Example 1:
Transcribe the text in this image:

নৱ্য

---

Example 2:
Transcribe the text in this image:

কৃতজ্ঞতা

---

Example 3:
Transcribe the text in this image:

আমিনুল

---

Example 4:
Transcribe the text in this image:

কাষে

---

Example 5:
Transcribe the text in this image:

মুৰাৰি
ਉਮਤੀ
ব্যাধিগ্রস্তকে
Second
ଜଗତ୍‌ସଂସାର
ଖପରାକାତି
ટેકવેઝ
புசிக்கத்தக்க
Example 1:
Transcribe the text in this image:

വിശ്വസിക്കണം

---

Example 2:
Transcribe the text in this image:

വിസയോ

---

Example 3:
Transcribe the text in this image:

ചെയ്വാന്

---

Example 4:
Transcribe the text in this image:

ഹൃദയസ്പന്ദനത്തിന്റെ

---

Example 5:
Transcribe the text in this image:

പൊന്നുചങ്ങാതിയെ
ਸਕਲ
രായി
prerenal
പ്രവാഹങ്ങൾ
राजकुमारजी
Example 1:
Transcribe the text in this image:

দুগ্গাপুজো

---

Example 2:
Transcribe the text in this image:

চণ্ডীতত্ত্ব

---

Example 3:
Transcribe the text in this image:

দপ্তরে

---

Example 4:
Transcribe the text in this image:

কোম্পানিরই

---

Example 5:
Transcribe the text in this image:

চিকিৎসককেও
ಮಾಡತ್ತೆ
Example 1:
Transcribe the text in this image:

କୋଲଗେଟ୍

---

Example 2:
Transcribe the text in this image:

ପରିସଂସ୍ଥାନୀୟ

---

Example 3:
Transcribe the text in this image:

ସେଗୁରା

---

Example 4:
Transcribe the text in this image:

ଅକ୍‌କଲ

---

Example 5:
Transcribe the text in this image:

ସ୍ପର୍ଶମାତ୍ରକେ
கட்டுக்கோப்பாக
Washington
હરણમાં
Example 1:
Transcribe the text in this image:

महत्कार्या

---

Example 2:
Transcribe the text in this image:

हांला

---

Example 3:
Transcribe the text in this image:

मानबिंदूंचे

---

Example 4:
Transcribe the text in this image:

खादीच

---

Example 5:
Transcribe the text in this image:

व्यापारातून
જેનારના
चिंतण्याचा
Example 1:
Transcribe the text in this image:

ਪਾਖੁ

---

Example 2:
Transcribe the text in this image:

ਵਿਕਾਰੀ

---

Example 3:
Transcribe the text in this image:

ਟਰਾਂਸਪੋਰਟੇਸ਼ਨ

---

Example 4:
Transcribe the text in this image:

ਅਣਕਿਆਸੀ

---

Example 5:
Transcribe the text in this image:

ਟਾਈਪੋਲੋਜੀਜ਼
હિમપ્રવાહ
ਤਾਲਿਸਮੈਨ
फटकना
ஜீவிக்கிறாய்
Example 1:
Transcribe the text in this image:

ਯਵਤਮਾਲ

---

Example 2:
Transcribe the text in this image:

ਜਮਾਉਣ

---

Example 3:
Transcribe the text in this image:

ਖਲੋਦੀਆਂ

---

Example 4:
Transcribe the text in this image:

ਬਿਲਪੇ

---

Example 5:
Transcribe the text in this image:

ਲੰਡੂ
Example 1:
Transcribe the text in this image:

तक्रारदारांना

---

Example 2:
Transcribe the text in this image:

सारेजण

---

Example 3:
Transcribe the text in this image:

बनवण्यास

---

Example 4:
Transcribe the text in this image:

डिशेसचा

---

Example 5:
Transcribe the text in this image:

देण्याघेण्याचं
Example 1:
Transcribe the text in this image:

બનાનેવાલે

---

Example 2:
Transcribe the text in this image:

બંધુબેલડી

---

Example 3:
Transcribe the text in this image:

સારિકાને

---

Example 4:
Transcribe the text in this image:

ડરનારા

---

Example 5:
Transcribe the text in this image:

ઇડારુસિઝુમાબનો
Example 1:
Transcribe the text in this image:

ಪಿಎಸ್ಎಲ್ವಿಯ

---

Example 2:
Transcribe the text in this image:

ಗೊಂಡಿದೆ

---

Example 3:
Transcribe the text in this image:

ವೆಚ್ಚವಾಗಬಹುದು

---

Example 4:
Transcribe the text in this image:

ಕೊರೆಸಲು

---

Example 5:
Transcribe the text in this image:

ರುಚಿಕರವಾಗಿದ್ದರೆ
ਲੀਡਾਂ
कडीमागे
·····
## WHAT TO PRODUCE
Could you copy all of the rows above, reproducing every character unchanged?

## COMPLETED EXERCISE
Example 1:
Transcribe the text in this image:

নৱ্য

---

Example 2:
Transcribe the text in this image:

কৃতজ্ঞতা

---

Example 3:
Transcribe the text in this image:

আমিনুল

---

Example 4:
Transcribe the text in this image:

কাষে

---

Example 5:
Transcribe the text in this image:

মুৰাৰি
ਉਮਤੀ
ব্যাধিগ্রস্তকে
Second
ଜଗତ୍‌ସଂସାର
ଖପରାକାତି
ટેકવેઝ
புசிக்கத்தக்க
Example 1:
Transcribe the text in this image:

വിശ്വസിക്കണം

---

Example 2:
Transcribe the text in this image:

വിസയോ

---

Example 3:
Transcribe the text in this image:

ചെയ്വാന്

---

Example 4:
Transcribe the text in this image:

ഹൃദയസ്പന്ദനത്തിന്റെ

---

Example 5:
Transcribe the text in this image:

പൊന്നുചങ്ങാതിയെ
ਸਕਲ
രായി
prerenal
പ്രവാഹങ്ങൾ
राजकुमारजी
Example 1:
Transcribe the text in this image:

দুগ্গাপুজো

---

Example 2:
Transcribe the text in this image:

চণ্ডীতত্ত্ব

---

Example 3:
Transcribe the text in this image:

দপ্তরে

---

Example 4:
Transcribe the text in this image:

কোম্পানিরই

---

Example 5:
Transcribe the text in this image:

চিকিৎসককেও
ಮಾಡತ್ತೆ
Example 1:
Transcribe the text in this image:

କୋଲଗେଟ୍

---

Example 2:
Transcribe the text in this image:

ପରିସଂସ୍ଥାନୀୟ

---

Example 3:
Transcribe the text in this image:

ସେଗୁରା

---

Example 4:
Transcribe the text in this image:

ଅକ୍‌କଲ

---

Example 5:
Transcribe the text in this image:

ସ୍ପର୍ଶମାତ୍ରକେ
கட்டுக்கோப்பாக
Washington
હરણમાં
Example 1:
Transcribe the text in this image:

महत्कार्या

---

Example 2:
Transcribe the text in this image:

हांला

---

Example 3:
Transcribe the text in this image:

मानबिंदूंचे

---

Example 4:
Transcribe the text in this image:

खादीच

---

Example 5:
Transcribe the text in this image:

व्यापारातून
જેનારના
चिंतण्याचा
Example 1:
Transcribe the text in this image:

ਪਾਖੁ

---

Example 2:
Transcribe the text in this image:

ਵਿਕਾਰੀ

---

Example 3:
Transcribe the text in this image:

ਟਰਾਂਸਪੋਰਟੇਸ਼ਨ

---

Example 4:
Transcribe the text in this image:

ਅਣਕਿਆਸੀ

---

Example 5:
Transcribe the text in this image:

ਟਾਈਪੋਲੋਜੀਜ਼
હિમપ્રવાહ
ਤਾਲਿਸਮੈਨ
फटकना
ஜீவிக்கிறாய்
Example 1:
Transcribe the text in this image:

ਯਵਤਮਾਲ

---

Example 2:
Transcribe the text in this image:

ਜਮਾਉਣ

---

Example 3:
Transcribe the text in this image:

ਖਲੋਦੀਆਂ

---

Example 4:
Transcribe the text in this image:

ਬਿਲਪੇ

---

Example 5:
Transcribe the text in this image:

ਲੰਡੂ
Example 1:
Transcribe the text in this image:

तक्रारदारांना

---

Example 2:
Transcribe the text in this image:

सारेजण

---

Example 3:
Transcribe the text in this image:

बनवण्यास

---

Example 4:
Transcribe the text in this image:

डिशेसचा

---

Example 5:
Transcribe the text in this image:

देण्याघेण्याचं
Example 1:
Transcribe the text in this image:

બનાનેવાલે

---

Example 2:
Transcribe the text in this image:

બંધુબેલડી

---

Example 3:
Transcribe the text in this image:

સારિકાને

---

Example 4:
Transcribe the text in this image:

ડરનારા

---

Example 5:
Transcribe the text in this image:

ઇડારુસિઝુમાબનો
Example 1:
Transcribe the text in this image:

ಪಿಎಸ್ಎಲ್ವಿಯ

---

Example 2:
Transcribe the text in this image:

ಗೊಂಡಿದೆ

---

Example 3:
Transcribe the text in this image:

ವೆಚ್ಚವಾಗಬಹುದು

---

Example 4:
Transcribe the text in this image:

ಕೊರೆಸಲು

---

Example 5:
Transcribe the text in this image:

ರುಚಿಕರವಾಗಿದ್ದರೆ
ਲੀਡਾਂ
कडीमागे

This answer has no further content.